Thomas Reese’s 1778 “Essay on the Influence of Religion in Civil Society” provides one of the most straightforward summaries, “that unbounded benevolence, which Christianity requires, necessarily leads to the performance of all duties of charity, hospitality, gratitude, mercy, and compassion, which we have shown human laws cannot enforce, and which are nevertheless necessary to the peace and happiness of civil government” (p. 322). He would go on to mention forgiveness later.
Charity, hospitality, humility, forgiveness, gratitude, love, mercy, and peace are all Christian virtues missing from the list of 66 virtues that contemporary state laws suggest should be taught (actually, the state of Arizona’s character education law did mention forgiveness, but it was the only state to do so). Of course, these virtues are usually missing from other countries’ lists of preferred virtues. For example, Chinese moral education does not include any of these particular virtues unless one counts “Loving the nation, the party, and the people” (p. 15785)–its number one principle (and Americans think they have a problem with nationalism!).
American founders, such as Washington, Mason, and Reese, recognized that we do not simply need agreed-upon general virtues, such as courage, justice, respect, honesty, industriousness, and responsibility (some of the most-often mentioned virtues on this list and lists from other countries). We need the particular virtues of God, revealed in Scripture, to prosper. I would merely add what they do not make clear. The reason why is that we are made in God’s image and thus we flourish when we acquire and demonstrate God’s virtues. We fulfill our created purpose (for more on this point, see my forthcoming book, Unleashing the Image of God: Discovering Your Identity, Purpose, Vocation, and Character).

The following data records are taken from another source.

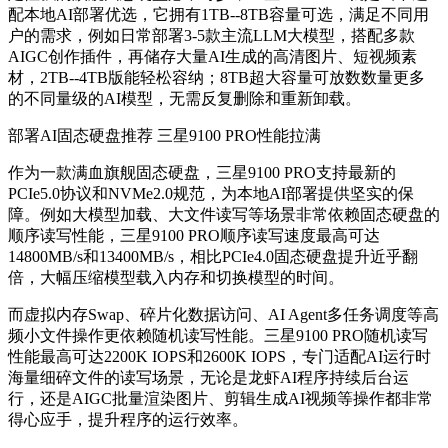
配本地AI部署优选，它拥有1TB--8TB容量可选，满足不同用
户的需求，例如日常部署3-5款主流LLM大模型，搭配多款
AIGC创作插件，再储存大量AI生成的高清图片、短视频素
材，2TB--4TB版能轻松容纳；8TB超大容量可放数数量更多
的不同量级的AI模型，无需反复删除和重新卸载。
部署AI固态硬盘推荐
三星9100 PRO性能拉满
作为一款满血旗舰固态硬盘，三星9100 PRO支持最新的
PCIe5.0协议和NVMe2.0规范，为本地AI部署提供坚实的保
障。例如大模型加载、大文件读写等场景非常依赖固态硬盘的
顺序读写性能，三星9100 PRO顺序读写速度
最高可达
14800MB/s和13400MB/s，相比PCIe4.0固态硬盘提升近乎翻
倍，大幅压缩模型载入内存和切换模型的时间。
而虚拟内存Swap、碎片化数据访问、AI Agent多任务调度等高
频小文件操作更依赖随机读写性能。三星9100 PRO随机读写
性能
最高可达
2200K IOPS和2600K IOPS，专门适配AI运行时
海量细碎文件的读写场景，无论是龙虾AI程序持续后台运
行，还是AIGC批量渲染图片、剪辑生成AI视频等操作都非常
得心应手，提升程序的运行效率。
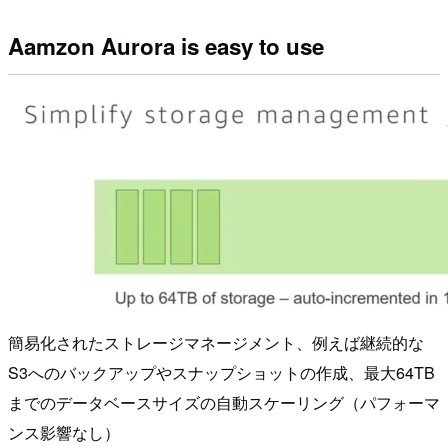
Aamzon Aurora is easy to use
簡易化されたストレージマネージメント、例えば継続的な
S3へのバックアップやスナップショットの作成、最大64TB
までのデータベースサイズの自動スケーリング（パフォーマ
ンス影響なし）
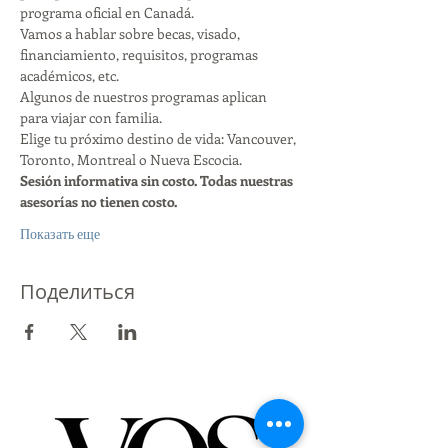
programa oficial en Canadá.
Vamos a hablar sobre becas, visado, 
financiamiento, requisitos, programas 
académicos, etc.
Algunos de nuestros programas aplican 
para viajar con familia.
Elige tu próximo destino de vida: Vancouver, 
Toronto, Montreal o Nueva Escocia.
Sesión informativa sin costo. Todas nuestras 
asesorías no tienen costo.
Показать еще
Поделиться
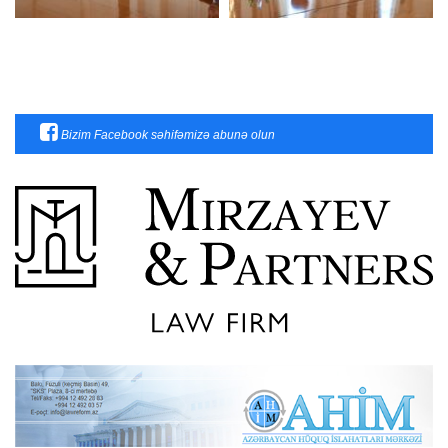
Bizim Facebook səhifəmizə abunə olun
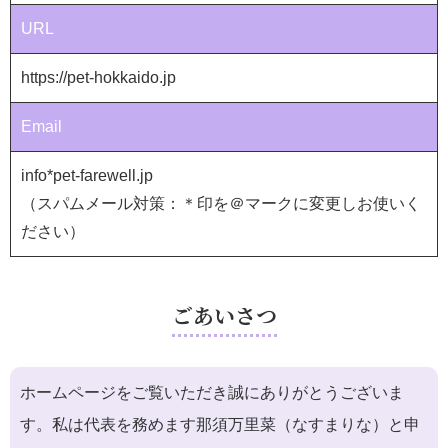
URL
https://pet-hokkaido.jp
Email
info*pet-farewell.jp
（スパムメール対策：＊印を＠マークに変更しお使いく
ださい）
ごあいさつ
ホームページをご覧いただき誠にありがとうございま
す。私は代表を務めます那須万里菜（なすまりな）と申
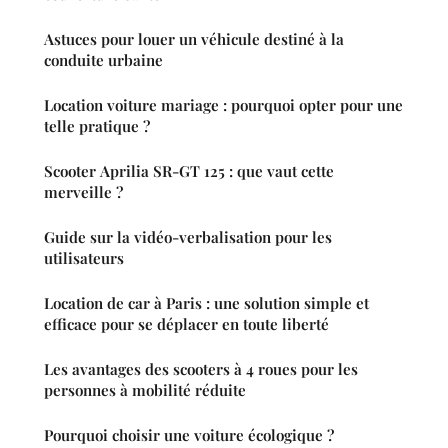
Astuces pour louer un véhicule destiné à la
conduite urbaine
Location voiture mariage : pourquoi opter pour une
telle pratique ?
Scooter Aprilia SR-GT 125 : que vaut cette
merveille ?
Guide sur la vidéo-verbalisation pour les
utilisateurs
Location de car à Paris : une solution simple et
efficace pour se déplacer en toute liberté
Les avantages des scooters à 4 roues pour les
personnes à mobilité réduite
Pourquoi choisir une voiture écologique ?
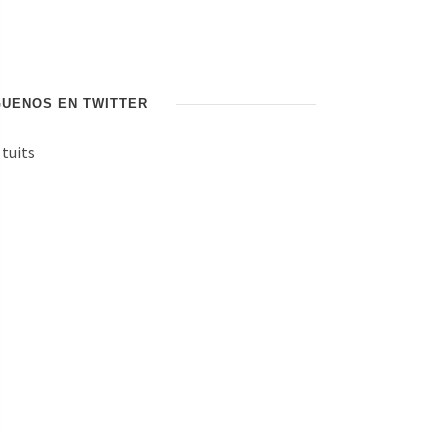
GUENOS EN TWITTER
 tuits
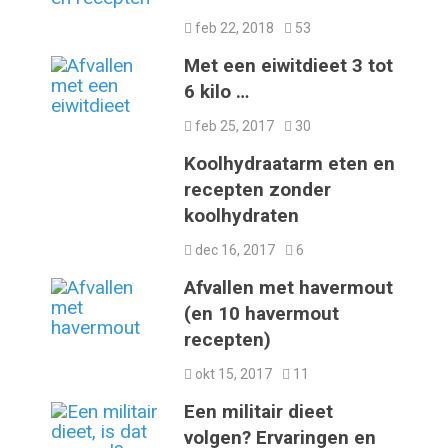
feb 22, 2018
53
Met een eiwitdieet 3 tot
6 kilo …
feb 25, 2017
30
Koolhydraatarm eten en
recepten zonder
koolhydraten
dec 16, 2017
6
Afvallen met havermout
(en 10 havermout
recepten)
okt 15, 2017
11
Een militair dieet
volgen? Ervaringen en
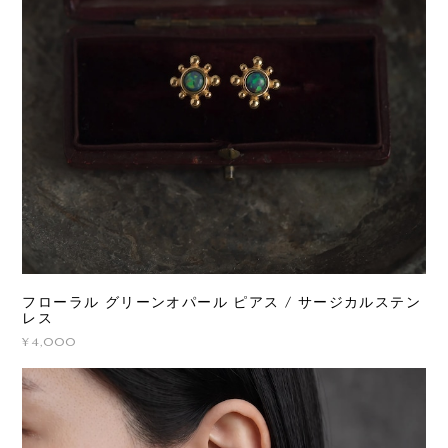
フローラル グリーンオパール ピアス / サージカルステン
レス
¥4,000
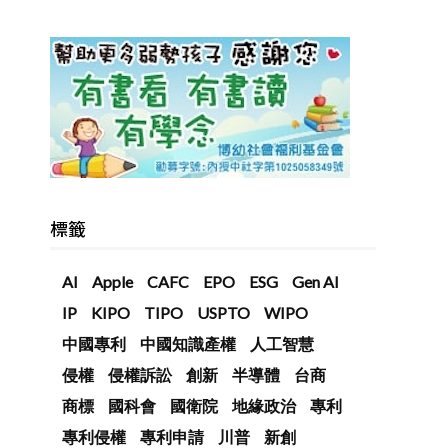
標籤
AI
Apple
CAFC
EPO
ESG
Gen AI
IP
KIPO
TIPO
USPTO
WIPO
中國專利
中國知識產權
人工智慧
侵權
侵權訴訟
創新
半導體
台商
商標
國科會
國衛院
地緣政治
專利
專利侵權
專利申請
川普
新創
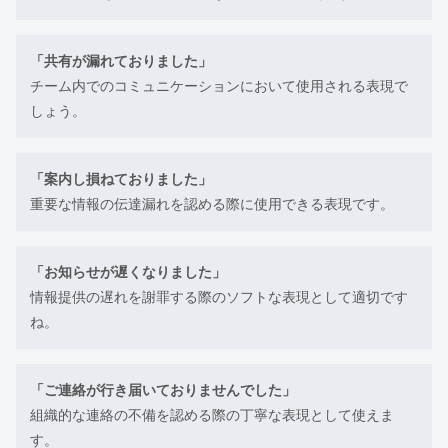
「共有が漏れておりました」
チーム内でのコミュニケーションにおいて使用される表現で
しょう。
「案内し損ねておりました」
重要な情報の伝達漏れを認める際に使用できる表現です。
「お知らせが遅くなりました」
情報提供の遅れを謝罪する際のソフトな表現として適切です
ね。
「ご連絡が行き届いておりませんでした」
組織的な連絡の不備を認める際の丁寧な表現として使えま
す。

Thus, on the 250th anniversary of the American nation, it can be helpful for Christians from any country to reflect on what the early American thinkers thought about the source of natural rights, the limits of government, and the need for the promotion of specific virtues prioritized within the Christian tradition–virtues vital for human flourishing. Perhaps their example can still inspire us. As Reese advised the new country’s elites, “Lead the way then; show us a pattern we may dare to imitate; and use that influence and authority which Heaven has put into your hands, so that you may be a ‘Terror to evil-doers, and a praise to those that do well’” (p. 334).